### Passage to read
****

We rule for the petitioners. They are granted by the law the right to repurchase their
property and their right to do so subsists.
Sec. 119. Every conveyance of land acquired under the free patent or homestead
provisions, when proper, shall be subject to repurchase by the applicant, his widow, or
legal heirs within a period of five years from the date of the conveyance.
From the foregoing legal provision, it is explicit that only three classes of persons are
bestowed the right to repurchase — the applicant-patentee, his widow, or other legal
heirs. Consequently, the contention of the private respondent sustained by the
respondent appellate court that the petitioners do not belong to any of those classes of
repurchasers because they acquired the property not through inheritance but by sale,
has no legal basis. The petitioners-spouses are the daughter and son-in-law of the
Encisos, patentees of the contested property. At the very least, petitioner Elena
Salenillas, being a child of the Encisos, is a "legal heir" of the latter. As such, and even
on this score alone, she may therefore validly repurchase. This must be so because
Section 119 of the Public Land Act, in speaking of "legal heirs," makes no
distinction. Ubi lex non distinguit nec nos distinguere debemos.
Moreover, to indorse the distinction made by the private respondent and the appellate
court would be to contravene the very purpose of Section 119 of the Public Land Act
which is to give the homesteader or patentee every chance to preserve for himself and
his family the land that the State had gratuitously given him as a reward for his labor in
clearing and cultivating it. 9 Considering that petitioner Salenillas is a daughter of the
spouses Florencia H. Enciso and Miguel Enciso, there is no gainsaying that allowing her
(Elena) and her husband to repurchase the property would be more in keeping with the
spirit of the law. We have time and again said that between two statutory
interpretations, that which better serves the purpose of the law should prevail.

****

### Material supplied
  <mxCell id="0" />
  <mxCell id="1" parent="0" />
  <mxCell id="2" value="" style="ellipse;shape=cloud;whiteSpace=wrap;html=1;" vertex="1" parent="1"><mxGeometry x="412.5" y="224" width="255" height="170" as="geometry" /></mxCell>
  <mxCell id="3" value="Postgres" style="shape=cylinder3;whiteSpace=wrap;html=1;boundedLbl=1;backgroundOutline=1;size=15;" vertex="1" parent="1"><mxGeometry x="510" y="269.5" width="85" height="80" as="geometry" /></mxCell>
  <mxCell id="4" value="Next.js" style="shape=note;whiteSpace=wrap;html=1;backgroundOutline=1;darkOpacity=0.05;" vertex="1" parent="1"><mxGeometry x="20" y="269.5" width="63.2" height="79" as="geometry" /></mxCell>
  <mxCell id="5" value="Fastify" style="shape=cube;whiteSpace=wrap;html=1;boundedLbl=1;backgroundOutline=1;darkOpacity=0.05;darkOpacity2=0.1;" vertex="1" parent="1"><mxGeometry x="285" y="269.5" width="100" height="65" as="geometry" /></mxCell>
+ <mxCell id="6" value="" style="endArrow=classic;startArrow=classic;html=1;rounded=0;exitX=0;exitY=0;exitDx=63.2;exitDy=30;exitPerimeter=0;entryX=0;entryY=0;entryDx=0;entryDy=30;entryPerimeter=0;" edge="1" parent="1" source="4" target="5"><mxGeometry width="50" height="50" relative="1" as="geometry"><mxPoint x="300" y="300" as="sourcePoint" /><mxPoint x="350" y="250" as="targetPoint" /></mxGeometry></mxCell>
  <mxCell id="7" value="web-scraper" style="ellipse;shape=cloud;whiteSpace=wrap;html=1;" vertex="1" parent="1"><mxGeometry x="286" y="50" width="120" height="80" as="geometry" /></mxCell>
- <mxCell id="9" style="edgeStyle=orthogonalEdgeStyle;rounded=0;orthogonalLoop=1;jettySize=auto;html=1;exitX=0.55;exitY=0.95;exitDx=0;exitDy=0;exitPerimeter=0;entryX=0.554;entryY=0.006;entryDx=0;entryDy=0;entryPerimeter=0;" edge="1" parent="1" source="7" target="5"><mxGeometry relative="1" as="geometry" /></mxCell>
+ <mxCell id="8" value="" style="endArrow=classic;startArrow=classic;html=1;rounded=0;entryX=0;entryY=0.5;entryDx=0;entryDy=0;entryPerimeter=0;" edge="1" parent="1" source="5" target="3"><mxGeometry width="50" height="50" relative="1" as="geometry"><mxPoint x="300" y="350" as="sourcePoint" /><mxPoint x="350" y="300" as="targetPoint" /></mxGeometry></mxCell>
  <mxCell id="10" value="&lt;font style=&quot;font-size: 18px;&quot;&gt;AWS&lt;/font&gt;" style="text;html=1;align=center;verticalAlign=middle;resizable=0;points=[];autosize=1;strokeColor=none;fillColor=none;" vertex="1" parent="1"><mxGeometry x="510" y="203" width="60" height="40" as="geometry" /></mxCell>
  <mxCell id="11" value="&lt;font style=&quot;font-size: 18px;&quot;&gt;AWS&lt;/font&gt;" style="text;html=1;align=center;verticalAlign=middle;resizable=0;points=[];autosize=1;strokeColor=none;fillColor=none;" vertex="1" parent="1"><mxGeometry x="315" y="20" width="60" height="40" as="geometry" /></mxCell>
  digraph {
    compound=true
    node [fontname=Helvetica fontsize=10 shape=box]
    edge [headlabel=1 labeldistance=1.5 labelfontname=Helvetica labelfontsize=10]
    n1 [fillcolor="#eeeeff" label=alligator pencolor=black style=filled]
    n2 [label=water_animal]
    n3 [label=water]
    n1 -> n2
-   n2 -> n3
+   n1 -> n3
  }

****

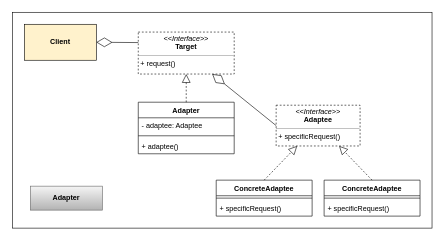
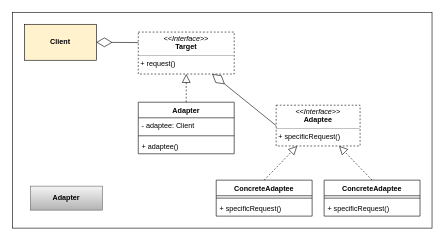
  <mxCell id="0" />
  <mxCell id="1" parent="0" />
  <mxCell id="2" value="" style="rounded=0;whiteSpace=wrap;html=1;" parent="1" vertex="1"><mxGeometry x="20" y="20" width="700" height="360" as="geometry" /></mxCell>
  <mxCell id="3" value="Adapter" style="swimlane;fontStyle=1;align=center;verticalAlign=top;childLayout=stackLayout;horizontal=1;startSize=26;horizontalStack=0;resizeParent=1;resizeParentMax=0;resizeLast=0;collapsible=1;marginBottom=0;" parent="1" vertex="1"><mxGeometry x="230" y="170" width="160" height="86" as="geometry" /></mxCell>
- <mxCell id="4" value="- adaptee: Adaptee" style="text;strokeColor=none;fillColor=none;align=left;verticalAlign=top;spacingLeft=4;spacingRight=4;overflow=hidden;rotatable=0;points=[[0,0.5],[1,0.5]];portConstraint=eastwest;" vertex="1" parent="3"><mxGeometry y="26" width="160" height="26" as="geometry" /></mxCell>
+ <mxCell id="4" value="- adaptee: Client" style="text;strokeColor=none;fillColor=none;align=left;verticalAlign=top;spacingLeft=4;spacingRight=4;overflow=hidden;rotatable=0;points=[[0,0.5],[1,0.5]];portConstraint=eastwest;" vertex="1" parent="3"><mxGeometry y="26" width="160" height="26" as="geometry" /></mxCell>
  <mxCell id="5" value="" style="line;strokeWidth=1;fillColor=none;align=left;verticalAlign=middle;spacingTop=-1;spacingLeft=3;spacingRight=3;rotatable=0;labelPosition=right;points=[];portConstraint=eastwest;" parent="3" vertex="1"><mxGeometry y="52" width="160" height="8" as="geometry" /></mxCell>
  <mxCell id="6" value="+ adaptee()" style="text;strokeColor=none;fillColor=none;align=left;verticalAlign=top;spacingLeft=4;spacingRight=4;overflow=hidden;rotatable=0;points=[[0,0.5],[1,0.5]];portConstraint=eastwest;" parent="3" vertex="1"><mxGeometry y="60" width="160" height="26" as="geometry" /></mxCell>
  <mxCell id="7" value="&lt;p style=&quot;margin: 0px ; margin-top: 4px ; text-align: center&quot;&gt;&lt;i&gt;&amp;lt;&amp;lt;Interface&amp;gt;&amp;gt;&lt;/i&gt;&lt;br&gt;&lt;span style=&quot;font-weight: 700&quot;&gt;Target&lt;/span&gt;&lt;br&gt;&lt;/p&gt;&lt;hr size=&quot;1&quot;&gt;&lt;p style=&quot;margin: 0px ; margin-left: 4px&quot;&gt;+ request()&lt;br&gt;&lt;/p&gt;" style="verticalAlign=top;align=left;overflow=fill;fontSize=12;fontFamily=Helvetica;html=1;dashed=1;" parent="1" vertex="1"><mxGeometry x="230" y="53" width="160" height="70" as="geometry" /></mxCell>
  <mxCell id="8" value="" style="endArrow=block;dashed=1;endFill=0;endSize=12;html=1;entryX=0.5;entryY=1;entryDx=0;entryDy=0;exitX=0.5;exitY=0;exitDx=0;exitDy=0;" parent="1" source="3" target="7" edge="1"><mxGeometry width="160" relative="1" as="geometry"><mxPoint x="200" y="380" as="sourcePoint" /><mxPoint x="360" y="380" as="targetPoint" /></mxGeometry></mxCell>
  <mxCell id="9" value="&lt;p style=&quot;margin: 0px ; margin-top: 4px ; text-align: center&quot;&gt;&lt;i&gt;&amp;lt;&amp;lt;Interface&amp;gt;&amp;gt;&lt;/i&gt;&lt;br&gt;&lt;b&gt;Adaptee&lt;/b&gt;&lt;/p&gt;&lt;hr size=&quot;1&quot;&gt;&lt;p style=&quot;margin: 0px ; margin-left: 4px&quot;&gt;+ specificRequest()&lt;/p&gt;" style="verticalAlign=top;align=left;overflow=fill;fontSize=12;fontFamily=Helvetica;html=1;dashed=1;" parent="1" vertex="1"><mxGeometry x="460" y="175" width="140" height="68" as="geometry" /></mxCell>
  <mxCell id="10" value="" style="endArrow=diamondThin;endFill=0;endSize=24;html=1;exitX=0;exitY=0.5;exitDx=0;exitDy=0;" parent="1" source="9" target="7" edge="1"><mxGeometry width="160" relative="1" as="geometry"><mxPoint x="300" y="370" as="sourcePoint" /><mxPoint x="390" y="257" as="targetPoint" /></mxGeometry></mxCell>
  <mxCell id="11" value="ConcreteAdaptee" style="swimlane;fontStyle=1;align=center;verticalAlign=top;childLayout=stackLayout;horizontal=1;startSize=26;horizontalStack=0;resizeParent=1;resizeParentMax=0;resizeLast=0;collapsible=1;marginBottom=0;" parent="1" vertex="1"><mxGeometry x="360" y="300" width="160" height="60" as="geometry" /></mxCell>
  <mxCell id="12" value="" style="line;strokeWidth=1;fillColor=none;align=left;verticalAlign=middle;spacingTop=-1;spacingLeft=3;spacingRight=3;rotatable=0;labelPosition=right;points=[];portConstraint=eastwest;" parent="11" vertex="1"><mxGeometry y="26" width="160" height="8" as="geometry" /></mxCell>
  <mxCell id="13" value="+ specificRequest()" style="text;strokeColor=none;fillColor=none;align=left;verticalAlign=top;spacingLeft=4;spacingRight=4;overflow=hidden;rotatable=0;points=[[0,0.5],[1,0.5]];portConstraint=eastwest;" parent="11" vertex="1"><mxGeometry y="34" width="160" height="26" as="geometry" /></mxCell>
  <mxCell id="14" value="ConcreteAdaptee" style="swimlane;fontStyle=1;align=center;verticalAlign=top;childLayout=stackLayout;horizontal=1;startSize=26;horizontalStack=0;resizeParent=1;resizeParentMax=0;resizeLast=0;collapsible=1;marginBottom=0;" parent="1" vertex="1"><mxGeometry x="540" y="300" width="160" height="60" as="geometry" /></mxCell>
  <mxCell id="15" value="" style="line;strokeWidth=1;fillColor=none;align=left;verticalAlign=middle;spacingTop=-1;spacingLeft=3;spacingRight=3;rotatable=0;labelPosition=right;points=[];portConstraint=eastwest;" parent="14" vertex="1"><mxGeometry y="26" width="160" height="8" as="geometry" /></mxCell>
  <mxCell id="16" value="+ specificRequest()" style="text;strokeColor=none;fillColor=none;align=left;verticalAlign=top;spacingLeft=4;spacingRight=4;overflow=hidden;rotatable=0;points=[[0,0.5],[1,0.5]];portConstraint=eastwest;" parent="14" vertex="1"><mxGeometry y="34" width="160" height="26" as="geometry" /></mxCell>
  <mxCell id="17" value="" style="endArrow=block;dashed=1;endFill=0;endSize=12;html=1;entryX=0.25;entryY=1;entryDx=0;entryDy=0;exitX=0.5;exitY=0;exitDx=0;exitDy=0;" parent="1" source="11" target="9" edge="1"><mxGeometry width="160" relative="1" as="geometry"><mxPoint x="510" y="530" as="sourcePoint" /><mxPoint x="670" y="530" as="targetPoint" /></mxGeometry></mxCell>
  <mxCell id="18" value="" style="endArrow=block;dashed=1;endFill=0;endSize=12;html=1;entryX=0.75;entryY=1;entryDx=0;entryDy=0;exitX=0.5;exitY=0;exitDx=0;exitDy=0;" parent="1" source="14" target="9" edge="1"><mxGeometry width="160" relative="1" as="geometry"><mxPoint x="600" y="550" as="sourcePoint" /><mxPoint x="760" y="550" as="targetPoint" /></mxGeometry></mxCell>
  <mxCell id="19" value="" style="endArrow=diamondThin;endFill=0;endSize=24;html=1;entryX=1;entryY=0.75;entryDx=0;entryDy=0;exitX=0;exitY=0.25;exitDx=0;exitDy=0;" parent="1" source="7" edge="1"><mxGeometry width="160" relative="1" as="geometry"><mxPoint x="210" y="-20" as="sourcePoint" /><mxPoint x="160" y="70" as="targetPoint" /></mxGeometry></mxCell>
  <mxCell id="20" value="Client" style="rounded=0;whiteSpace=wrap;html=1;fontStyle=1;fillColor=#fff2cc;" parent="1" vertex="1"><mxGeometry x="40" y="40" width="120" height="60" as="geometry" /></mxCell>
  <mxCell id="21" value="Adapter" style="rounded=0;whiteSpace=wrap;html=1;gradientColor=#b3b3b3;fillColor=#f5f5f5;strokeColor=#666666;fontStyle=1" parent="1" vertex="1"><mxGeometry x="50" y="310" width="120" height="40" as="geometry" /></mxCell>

****

### Exercise instructions
a) According to the court passage, within what period from the date of conveyance can land under Section 119 be repurchased?
b) List the classes of persons that the court passage says are given the right to repurchase.
c) Please duplicate the court passage from "Moreover, to indorse" up to and including "law should prevail.".

### Final answers
a) Within five years from the date of the conveyance.

b)
- the applicant-patentee
- his widow
- other legal heirs

c)
Moreover, to indorse the distinction made by the private respondent and the appellate
court would be to contravene the very purpose of Section 119 of the Public Land Act
which is to give the homesteader or patentee every chance to preserve for himself and
his family the land that the State had gratuitously given him as a reward for his labor in
clearing and cultivating it. 9 Considering that petitioner Salenillas is a daughter of the
spouses Florencia H. Enciso and Miguel Enciso, there is no gainsaying that allowing her
(Elena) and her husband to repurchase the property would be more in keeping with the
spirit of the law. We have time and again said that between two statutory
interpretations, that which better serves the purpose of the law should prevail.